Nigerian judge forces journalist to delete photos from phone

The court in Akwa Ibom on September 19 struck out the case against Mary Ekere, the journalist who was thrown into jail for two nights for taking photos of the state task force officials raiding a shop.

The state attorney general, Uwemedimo Nwoko, intervened in the case based on a directive from the state governor, Udom Emmanuel.

The task force is under the state government’s Environmental & Waste Management Agency headed by a man named Prince Ikim.

Ms Ekere was about to walk away from the sanitation court a free woman after the case against her was struck out, when the magistrate, Margaret Ekpedoho, suddenly appeared to have had a second thought on the matter.

The magistrate asked that the case file be brought back to her. She ordered Ms Ekere to delete from her phone the photos she took of the task force officials.

And the journalist, supervised by court officials, did just that.

Journalists who were in the courtroom to show solidarity with Ms Ekere were shocked by the magistrate’s action.

The magistrate said the raided shop was filled with expired goods. She questioned the journalist’s rights to take photos of state officials carrying out “enforcement”.

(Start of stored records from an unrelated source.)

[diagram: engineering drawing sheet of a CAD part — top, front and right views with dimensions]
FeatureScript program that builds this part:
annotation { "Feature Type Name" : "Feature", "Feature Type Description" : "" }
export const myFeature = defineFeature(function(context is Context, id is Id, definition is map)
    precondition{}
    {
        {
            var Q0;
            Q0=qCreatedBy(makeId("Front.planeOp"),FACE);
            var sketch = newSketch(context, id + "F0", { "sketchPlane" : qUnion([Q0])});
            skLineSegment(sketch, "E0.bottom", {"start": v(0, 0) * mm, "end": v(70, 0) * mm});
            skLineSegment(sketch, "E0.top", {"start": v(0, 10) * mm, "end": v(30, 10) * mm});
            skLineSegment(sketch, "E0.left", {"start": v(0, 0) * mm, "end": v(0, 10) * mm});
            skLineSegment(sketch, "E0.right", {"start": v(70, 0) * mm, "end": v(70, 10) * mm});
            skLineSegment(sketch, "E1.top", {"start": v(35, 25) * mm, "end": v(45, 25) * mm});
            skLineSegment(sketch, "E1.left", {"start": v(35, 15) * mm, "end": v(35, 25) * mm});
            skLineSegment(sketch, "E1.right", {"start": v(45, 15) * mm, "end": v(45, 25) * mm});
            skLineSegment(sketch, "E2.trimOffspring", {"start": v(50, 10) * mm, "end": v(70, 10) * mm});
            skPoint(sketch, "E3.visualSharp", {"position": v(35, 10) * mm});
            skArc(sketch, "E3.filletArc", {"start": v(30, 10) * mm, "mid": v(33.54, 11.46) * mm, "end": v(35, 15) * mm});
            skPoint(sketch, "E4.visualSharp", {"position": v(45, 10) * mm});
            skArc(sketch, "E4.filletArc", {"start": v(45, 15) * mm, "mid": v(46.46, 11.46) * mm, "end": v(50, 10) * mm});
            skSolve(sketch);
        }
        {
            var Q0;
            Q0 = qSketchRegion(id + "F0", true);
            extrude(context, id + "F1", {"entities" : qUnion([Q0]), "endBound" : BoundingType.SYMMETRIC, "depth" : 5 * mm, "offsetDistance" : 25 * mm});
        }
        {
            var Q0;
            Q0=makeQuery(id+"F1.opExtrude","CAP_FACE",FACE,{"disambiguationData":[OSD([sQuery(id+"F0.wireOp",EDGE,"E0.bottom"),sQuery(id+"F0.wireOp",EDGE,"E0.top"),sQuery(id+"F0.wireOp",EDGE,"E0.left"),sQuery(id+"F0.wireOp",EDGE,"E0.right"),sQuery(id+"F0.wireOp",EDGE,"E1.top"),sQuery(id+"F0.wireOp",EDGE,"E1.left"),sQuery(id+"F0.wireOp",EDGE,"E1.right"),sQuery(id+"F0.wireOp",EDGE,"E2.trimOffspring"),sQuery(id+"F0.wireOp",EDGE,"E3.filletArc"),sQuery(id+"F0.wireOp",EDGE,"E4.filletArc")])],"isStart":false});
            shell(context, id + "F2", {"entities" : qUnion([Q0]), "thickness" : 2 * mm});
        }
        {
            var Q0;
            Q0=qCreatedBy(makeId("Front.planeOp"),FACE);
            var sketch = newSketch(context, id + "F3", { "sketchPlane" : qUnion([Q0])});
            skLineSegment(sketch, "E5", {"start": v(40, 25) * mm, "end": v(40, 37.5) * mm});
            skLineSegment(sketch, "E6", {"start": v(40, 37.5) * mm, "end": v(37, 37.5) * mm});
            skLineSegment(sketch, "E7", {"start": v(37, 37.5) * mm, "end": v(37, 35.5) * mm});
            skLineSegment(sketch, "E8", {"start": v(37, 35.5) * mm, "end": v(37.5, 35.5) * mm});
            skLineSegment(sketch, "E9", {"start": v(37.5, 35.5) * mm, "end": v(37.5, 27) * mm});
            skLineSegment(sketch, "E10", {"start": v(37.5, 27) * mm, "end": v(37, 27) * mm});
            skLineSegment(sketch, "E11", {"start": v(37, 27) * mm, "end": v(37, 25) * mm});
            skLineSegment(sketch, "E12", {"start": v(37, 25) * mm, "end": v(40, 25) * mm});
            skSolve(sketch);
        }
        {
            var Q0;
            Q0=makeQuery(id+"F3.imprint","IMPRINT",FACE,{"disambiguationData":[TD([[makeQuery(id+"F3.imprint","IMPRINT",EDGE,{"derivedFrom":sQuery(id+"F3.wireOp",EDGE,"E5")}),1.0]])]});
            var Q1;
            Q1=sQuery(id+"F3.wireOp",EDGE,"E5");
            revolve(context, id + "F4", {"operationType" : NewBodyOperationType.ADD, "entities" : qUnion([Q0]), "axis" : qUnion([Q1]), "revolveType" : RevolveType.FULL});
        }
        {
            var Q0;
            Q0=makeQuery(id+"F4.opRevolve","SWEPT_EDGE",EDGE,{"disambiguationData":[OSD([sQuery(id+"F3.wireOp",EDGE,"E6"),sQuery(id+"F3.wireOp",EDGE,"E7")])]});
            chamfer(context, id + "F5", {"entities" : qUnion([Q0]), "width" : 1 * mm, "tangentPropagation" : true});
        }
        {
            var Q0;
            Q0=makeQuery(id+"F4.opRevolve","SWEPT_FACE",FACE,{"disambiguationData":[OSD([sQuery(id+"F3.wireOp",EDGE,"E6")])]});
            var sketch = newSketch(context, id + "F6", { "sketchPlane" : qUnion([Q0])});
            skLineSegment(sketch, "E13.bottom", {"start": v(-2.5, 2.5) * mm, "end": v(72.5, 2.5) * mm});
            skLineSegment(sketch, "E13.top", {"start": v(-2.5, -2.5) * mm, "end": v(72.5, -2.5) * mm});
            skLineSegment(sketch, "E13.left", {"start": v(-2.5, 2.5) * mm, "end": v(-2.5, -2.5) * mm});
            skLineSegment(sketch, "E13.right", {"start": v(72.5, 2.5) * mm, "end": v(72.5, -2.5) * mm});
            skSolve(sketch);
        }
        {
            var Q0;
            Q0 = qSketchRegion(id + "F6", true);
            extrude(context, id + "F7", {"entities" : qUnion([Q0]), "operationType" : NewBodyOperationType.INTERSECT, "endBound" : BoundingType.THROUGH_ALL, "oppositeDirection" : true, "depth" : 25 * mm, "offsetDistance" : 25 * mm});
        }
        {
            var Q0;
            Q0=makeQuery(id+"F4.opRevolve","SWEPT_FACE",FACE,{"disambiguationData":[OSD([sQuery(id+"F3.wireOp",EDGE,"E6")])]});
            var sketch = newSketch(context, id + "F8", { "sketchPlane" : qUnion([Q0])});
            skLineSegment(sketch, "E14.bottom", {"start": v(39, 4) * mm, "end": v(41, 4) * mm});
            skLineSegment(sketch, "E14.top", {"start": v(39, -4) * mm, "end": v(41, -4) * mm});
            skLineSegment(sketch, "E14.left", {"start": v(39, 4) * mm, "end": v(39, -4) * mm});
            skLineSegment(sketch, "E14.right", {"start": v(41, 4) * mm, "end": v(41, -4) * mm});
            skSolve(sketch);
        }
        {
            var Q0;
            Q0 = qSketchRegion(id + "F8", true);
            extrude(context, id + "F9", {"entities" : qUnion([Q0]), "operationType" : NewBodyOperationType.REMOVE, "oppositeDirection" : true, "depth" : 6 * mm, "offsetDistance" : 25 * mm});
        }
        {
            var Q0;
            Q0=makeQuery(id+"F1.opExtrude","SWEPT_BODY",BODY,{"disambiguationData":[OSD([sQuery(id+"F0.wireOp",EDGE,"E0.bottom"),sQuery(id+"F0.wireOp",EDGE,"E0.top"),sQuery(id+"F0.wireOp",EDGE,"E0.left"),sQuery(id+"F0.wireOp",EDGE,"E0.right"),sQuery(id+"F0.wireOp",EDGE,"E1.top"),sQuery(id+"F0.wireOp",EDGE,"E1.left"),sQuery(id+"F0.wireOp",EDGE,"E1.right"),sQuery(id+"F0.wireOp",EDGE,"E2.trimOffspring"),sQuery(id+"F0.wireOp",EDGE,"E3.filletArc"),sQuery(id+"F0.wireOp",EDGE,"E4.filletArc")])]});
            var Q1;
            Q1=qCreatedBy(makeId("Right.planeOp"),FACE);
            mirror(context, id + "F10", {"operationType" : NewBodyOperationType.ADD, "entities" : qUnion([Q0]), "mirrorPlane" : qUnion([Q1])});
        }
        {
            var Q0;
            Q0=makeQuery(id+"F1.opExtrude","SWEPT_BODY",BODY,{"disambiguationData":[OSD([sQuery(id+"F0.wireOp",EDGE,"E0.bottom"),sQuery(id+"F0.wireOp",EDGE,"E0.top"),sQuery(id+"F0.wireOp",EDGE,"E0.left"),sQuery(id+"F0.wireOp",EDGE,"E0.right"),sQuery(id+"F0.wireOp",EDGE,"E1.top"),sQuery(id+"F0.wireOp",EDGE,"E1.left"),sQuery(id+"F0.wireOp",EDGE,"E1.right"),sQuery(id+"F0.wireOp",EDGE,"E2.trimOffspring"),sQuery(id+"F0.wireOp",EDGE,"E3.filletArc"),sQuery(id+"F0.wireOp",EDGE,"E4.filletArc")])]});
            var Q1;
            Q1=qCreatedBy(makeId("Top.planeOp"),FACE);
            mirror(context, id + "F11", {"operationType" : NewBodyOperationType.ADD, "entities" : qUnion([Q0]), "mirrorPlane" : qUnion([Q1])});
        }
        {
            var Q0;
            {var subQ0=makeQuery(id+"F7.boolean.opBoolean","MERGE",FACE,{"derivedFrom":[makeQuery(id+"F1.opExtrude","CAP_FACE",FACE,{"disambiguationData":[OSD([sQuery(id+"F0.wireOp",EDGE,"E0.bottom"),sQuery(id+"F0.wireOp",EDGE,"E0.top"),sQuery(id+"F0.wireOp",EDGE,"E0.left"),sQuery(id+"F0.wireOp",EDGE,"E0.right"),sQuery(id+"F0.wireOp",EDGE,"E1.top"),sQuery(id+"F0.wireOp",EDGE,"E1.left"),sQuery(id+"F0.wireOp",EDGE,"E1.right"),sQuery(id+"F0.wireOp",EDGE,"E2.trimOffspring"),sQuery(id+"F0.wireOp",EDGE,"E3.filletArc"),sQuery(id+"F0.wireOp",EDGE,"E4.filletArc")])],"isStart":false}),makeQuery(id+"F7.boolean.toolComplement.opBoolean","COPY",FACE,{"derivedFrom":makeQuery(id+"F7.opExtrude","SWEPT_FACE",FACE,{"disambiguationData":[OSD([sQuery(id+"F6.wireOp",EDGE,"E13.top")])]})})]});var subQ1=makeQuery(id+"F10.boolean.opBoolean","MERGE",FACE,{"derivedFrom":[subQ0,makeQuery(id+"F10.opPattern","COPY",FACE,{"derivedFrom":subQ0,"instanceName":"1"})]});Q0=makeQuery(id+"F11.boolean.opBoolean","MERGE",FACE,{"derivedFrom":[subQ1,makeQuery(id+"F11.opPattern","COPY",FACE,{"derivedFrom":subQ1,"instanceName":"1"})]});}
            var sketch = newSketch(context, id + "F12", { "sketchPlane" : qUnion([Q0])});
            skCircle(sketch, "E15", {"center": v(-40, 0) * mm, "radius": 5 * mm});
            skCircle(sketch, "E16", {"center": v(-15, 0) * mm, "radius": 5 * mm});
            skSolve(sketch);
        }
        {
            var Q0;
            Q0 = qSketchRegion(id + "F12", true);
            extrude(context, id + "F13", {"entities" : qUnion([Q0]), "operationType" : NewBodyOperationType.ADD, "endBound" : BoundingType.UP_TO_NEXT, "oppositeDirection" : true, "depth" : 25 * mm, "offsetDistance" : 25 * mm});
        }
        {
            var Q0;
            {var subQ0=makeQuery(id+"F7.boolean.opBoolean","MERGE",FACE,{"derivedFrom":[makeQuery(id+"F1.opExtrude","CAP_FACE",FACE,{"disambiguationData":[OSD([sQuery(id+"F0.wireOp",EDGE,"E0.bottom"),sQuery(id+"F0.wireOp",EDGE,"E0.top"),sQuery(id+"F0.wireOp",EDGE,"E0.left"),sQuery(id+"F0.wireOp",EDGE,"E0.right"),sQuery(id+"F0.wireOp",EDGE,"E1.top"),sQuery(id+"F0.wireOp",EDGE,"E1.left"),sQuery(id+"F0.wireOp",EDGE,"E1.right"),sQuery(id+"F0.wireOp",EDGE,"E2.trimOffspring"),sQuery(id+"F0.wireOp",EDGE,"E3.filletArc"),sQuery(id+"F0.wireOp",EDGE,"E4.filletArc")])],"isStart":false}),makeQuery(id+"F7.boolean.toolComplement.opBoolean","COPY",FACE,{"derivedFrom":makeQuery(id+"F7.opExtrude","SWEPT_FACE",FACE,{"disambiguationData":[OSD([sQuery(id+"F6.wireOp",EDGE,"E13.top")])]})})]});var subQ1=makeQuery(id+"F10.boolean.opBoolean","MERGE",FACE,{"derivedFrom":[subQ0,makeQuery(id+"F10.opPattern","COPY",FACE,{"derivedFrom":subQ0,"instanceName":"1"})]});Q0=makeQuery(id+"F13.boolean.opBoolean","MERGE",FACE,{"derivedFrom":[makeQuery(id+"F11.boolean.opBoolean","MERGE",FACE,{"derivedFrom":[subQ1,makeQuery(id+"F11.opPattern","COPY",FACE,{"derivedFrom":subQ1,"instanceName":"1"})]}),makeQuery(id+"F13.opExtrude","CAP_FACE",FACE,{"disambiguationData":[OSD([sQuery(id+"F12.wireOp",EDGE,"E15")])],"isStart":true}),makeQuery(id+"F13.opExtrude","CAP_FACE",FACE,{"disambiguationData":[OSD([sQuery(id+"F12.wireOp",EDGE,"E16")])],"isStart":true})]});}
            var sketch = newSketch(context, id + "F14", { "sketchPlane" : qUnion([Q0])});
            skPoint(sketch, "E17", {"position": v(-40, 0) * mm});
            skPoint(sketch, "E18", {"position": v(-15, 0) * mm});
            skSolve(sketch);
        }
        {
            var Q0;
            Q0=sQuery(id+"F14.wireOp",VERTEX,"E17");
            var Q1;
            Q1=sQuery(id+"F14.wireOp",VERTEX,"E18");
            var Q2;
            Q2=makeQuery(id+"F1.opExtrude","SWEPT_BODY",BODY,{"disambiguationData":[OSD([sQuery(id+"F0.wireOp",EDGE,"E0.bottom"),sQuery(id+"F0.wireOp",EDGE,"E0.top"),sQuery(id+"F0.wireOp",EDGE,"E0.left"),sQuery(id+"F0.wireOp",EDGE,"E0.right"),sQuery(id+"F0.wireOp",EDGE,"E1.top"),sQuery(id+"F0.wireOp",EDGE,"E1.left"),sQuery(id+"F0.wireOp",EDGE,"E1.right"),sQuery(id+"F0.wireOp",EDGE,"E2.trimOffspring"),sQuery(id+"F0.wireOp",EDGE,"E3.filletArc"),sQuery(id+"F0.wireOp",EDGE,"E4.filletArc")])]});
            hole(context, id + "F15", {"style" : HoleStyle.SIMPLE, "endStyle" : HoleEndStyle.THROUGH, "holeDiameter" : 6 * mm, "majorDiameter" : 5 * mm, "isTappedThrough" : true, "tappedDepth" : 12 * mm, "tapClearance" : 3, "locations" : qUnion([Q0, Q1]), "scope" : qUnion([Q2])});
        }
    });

“If we allow this to go on, it means someday a husband and his wife could be making love inside their bedroom, and a journalist would go in to film them,” Mrs Ekpedoho said.

She also commented on the outrage that followed Ms Ekere’s detention in Uyo prison, saying she gave a satisfactory explanation on the matter when she was summoned by the state chief judge.

“I have read all kinds of reports on social media about this case, let me tell you I am not intimidated.

“I was in my house drinking juice, and reading what you people were writing on Facebook. Journalists, I hope you people are there? Go and report it, fire on!” the magistrate said.

A human rights group, the Civil Liberties Organisation (CLO), Akwa Ibom State, had accused the magistrate, Mrs Ekpedoho, of giving an order via a telephone call for Ms Ekere to be thrown into jail, even when the journalist was not arraigned.

Mrs Ekpedoho, apparently reacting to the CLO’s claim, said the task force sometimes raid places in the night, and that she could come back at any time to sign a remand order. “I can sign a remand order at any time of the day, even if it is in the night,” she said in the courtroom.

The CLO, in a statement signed by its chairman, Franklyn Isong, and the secretary, Christopher Ekpo, said it condemned “the attitude of magistrates who are exploiting the haze surrounding the applicable law governing the administration of criminal justice in Akwa Ibom State to throw into prison persons accused of committing minor offences or even offences over which the magistrates do not have jurisdiction”.

The group called on the Akwa Ibom government to “bring out the Administration of Criminal Justice Law which the Governor, Mr Udom Emmanuel, signed into law on the 27th day of March 2017”.

The state attorney general, Mr Nwoko, reportedly apologised to Ms Ekere when he received her and the leaders of the journalists’ union in his office last week.

Mr Nwoko dissociated the state government from the arrest and detention of the journalist.